SOURCE DOCUMENT:
Erik Peterson
	   Computational Linguist, Applications Technology
	       Graduate Student, Georgetown University


	       A Chinese Named Entity Extraction System


			       ABSTRACT

	     For many information applications, being able to identify
       the proper names and other entities in the text is a vital step
       in understanding and using the text.  For example, in a
       Chinese-English machine translation system, if a word is
       identified as a person name, it can be romanized, rather than
       being translated as a regular word.  Other entities, such as
       times, dates, and money amounts, are best translated by modules
       with special knowledge of these domains.  This paper discusses
       the development and testing of a Perl-based named entity
       identification and extraction system for simplified Chinese
       text.  This system can serve as a first stage to other Chinese
       language processing systems.  Entities that are identified
       include locations, person names, organizations, dates, times,
       money amounts, and percentages.  The system uses a segmenter
       and a specially created pattern matching language to identify
       these named entities.  Useful criteria for finding each of
       these entity types, along with the major problems in finding
       them, are discussed.  Scores are reported for the system as run
       on a test corpus and possibilities for improvement are
       proposed.


INTRODUCTION
------------

	For many information applications, being able to identify the
proper names, among other entities, in the text is an important step
in understanding and using the text.  For example, in a
Chinese-English machine translation system, if a word is identified as
a person name, it can be romanized, rather than being directly
translated.  Other entities, such as times, dates, and money amounts,
are best translated by modules with special knowledge of these
domains.

	Fortunately, these entities have common characteristics and
occur in regular contexts that make it possible to write patterns to
identify them.  To utilize these common patterns, I have written a
complete system for processing Chinese text and identifying named
entities.  This system is written entirely in the Perl programming
language, making it portable to a variety of computer systems.  It
runs on texts encoded in the GuoBiao (GB) computer code set for
Chinese, as used in the People's Republic of China and Singapore.

	An important part of any Chinese language processing system is
tokenizing the text into character compounds.  How the text is
segmented is influenced by the needs of the subsequent processing
stages.  The segmenter used by this extraction system uses a simple
Maximal Matching Algorithm, augmented with routines to find numbers,
transliterated names, and Chinese names.  Development of the segmenter
occurred in close coordination with development of the extraction
system.  For example, compounds that would otherwise be considered
valid words are removed from the segmenter's lexicon if they cause
conflicts in finding a named entity.  For example, the compound 英国人 
(England + Person = Englishman) was removed since it interfered in
finding "England" by itself as a location.

	Decisions on what to consider as a person, location,
organization, etc. are mostly drawn from the tagging guidelines
established for the Message Understanding Conference sponsored by the
United States government [1].  Each extraction type below includes a
summary of what was included and excluded during name finding.

	English text mixed in with the Chinese is not processed at
all, as this is outside the scope of a Chinese named entity extraction
system.  Once a word or phrase is identified as belonging to a given
entity type, its offsets are stored and can be a useful input to
further language processing, machine translation, and information
retrieval systems.

LISTED RECORDS:
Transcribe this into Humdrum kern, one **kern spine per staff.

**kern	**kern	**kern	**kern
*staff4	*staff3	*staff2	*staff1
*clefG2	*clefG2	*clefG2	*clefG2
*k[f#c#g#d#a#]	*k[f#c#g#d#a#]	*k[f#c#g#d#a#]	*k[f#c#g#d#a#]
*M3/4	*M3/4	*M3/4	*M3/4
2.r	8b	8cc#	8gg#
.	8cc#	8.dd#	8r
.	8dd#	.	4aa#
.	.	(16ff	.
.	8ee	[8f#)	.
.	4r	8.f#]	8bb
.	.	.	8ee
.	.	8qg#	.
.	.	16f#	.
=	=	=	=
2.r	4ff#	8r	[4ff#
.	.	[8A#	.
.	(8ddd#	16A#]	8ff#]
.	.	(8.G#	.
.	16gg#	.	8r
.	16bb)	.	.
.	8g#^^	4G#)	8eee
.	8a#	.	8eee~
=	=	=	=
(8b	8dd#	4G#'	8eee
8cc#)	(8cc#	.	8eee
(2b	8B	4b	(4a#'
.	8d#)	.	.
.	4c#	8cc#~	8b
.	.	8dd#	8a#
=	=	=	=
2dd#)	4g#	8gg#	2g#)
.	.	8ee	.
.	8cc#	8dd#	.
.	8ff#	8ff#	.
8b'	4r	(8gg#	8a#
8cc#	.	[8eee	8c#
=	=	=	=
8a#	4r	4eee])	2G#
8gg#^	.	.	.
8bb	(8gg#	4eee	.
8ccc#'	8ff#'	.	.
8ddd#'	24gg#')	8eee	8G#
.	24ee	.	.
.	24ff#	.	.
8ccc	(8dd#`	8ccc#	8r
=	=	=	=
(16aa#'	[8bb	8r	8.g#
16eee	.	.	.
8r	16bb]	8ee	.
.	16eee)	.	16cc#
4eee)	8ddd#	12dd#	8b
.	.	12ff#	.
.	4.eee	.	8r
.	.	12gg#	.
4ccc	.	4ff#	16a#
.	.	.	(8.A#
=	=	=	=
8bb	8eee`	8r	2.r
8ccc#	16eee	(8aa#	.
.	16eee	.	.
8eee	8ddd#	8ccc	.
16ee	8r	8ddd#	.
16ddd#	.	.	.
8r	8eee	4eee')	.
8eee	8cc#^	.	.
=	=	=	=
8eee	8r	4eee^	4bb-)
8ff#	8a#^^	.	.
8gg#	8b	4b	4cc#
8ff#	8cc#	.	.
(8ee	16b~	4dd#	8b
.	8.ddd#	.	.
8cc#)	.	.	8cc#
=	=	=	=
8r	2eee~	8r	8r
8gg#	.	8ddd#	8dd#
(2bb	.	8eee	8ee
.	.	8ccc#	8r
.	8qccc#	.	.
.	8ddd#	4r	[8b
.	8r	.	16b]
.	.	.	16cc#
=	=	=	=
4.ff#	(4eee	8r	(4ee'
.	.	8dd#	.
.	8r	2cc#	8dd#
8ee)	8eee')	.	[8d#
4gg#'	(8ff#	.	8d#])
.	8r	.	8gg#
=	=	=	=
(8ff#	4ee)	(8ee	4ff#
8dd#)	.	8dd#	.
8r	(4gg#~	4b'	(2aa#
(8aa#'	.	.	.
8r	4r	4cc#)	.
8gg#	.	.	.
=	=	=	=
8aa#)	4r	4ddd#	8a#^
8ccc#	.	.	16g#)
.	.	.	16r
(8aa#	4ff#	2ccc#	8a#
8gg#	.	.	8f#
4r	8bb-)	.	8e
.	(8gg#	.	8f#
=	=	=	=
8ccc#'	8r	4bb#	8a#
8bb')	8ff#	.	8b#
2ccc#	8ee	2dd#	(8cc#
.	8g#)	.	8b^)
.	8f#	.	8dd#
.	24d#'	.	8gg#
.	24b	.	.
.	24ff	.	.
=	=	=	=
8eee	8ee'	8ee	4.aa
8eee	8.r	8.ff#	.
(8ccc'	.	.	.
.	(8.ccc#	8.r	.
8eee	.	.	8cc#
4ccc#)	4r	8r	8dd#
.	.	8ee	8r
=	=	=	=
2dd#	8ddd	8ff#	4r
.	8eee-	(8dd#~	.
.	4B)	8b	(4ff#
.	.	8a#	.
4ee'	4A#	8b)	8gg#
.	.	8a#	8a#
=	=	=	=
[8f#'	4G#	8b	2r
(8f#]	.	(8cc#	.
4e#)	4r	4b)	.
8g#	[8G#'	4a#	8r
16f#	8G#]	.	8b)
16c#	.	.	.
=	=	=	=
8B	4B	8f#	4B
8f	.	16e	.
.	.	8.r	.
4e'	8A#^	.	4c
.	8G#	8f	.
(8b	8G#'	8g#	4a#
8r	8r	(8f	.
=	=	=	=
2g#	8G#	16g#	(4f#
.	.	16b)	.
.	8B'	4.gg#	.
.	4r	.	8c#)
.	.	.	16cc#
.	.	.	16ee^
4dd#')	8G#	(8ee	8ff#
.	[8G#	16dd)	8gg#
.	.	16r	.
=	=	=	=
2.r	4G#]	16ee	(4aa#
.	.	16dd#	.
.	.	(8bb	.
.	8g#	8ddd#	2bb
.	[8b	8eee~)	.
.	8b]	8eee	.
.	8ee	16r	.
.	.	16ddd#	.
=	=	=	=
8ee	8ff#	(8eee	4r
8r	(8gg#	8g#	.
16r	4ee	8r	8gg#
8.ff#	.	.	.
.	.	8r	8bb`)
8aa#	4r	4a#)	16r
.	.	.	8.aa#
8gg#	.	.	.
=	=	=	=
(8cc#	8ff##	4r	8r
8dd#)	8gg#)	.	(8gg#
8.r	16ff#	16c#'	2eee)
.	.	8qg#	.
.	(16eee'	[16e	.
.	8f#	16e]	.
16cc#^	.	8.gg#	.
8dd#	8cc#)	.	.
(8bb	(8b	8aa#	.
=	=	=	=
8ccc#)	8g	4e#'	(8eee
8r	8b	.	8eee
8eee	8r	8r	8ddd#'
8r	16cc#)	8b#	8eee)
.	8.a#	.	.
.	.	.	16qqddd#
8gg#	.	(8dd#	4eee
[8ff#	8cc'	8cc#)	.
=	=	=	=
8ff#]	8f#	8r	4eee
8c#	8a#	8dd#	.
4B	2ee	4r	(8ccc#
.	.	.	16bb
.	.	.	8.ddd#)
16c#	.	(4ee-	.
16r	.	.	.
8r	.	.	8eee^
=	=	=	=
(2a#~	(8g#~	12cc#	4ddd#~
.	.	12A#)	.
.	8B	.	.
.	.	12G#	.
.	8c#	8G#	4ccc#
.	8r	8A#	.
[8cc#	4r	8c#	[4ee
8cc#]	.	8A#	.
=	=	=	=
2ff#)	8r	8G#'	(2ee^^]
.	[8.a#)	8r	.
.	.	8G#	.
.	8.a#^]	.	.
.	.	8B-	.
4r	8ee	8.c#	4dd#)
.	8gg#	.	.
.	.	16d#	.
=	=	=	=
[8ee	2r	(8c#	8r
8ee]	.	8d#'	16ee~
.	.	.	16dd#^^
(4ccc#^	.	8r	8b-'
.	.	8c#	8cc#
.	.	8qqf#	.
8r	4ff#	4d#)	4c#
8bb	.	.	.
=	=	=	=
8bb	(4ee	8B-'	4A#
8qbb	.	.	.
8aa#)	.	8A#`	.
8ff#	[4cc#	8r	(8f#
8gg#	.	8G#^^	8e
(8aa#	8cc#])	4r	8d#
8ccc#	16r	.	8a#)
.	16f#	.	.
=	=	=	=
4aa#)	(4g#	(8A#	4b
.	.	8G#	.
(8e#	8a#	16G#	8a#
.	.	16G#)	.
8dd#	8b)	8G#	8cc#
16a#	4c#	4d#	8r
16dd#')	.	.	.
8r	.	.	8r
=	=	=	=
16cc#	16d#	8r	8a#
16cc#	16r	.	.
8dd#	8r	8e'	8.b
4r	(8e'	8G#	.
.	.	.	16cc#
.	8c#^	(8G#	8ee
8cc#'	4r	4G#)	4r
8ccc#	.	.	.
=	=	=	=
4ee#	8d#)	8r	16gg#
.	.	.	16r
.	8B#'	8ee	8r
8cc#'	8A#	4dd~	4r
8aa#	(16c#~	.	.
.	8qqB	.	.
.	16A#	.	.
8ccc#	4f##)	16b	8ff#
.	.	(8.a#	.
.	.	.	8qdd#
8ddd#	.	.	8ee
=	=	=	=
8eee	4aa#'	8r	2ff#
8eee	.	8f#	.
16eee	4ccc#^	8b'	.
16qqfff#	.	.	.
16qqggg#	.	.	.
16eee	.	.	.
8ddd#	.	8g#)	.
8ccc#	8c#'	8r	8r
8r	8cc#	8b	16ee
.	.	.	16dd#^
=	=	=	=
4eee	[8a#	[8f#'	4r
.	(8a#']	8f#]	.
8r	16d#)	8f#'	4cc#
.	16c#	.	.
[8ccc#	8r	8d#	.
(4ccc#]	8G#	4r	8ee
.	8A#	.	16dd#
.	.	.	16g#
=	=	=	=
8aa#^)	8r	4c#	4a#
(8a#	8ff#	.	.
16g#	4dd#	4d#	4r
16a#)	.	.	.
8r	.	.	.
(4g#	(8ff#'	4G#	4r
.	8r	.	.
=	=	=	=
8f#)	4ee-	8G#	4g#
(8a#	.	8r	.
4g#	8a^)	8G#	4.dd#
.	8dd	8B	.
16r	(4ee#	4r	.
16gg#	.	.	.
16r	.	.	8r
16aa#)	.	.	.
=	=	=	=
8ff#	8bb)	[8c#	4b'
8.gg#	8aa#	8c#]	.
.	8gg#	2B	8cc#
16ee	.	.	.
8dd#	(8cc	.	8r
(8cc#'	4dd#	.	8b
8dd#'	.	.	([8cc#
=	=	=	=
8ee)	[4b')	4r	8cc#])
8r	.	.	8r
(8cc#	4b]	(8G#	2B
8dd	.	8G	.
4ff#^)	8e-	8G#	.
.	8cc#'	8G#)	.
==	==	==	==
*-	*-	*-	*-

SET EXERCISE A: In the paper on Chinese named entity extraction, why was the compound 英国人 taken out of the segmenter's lexicon? Answer in one to three sentences.
SET EXERCISE B: Rewrite the paragraph of the Chinese named entity extraction paper that begins "An important part of any Chinese language processing system" as a short bulleted list that keeps its main facts.

WRITTEN ANSWER A: The compound 英国人 (England + Person = Englishman) was removed because it got in the way of finding "England" by itself as a location. The segmenter was developed together with the extraction system, so compounds that were otherwise valid words were dropped from its lexicon when they caused conflicts in finding a named entity.

WRITTEN ANSWER B:
- Any Chinese language processing system must tokenize text into character compounds, and the needs of later processing stages shape how the text is segmented.
- This system's segmenter uses a simple Maximal Matching Algorithm, with added routines to find numbers, transliterated names, and Chinese names.
- The segmenter was developed in close coordination with the extraction system.
- Compounds that would otherwise count as valid words are removed from the segmenter's lexicon if they cause conflicts in finding a named entity. For example, 英国人 (Englishman) was removed because it interfered with finding "England" alone as a location.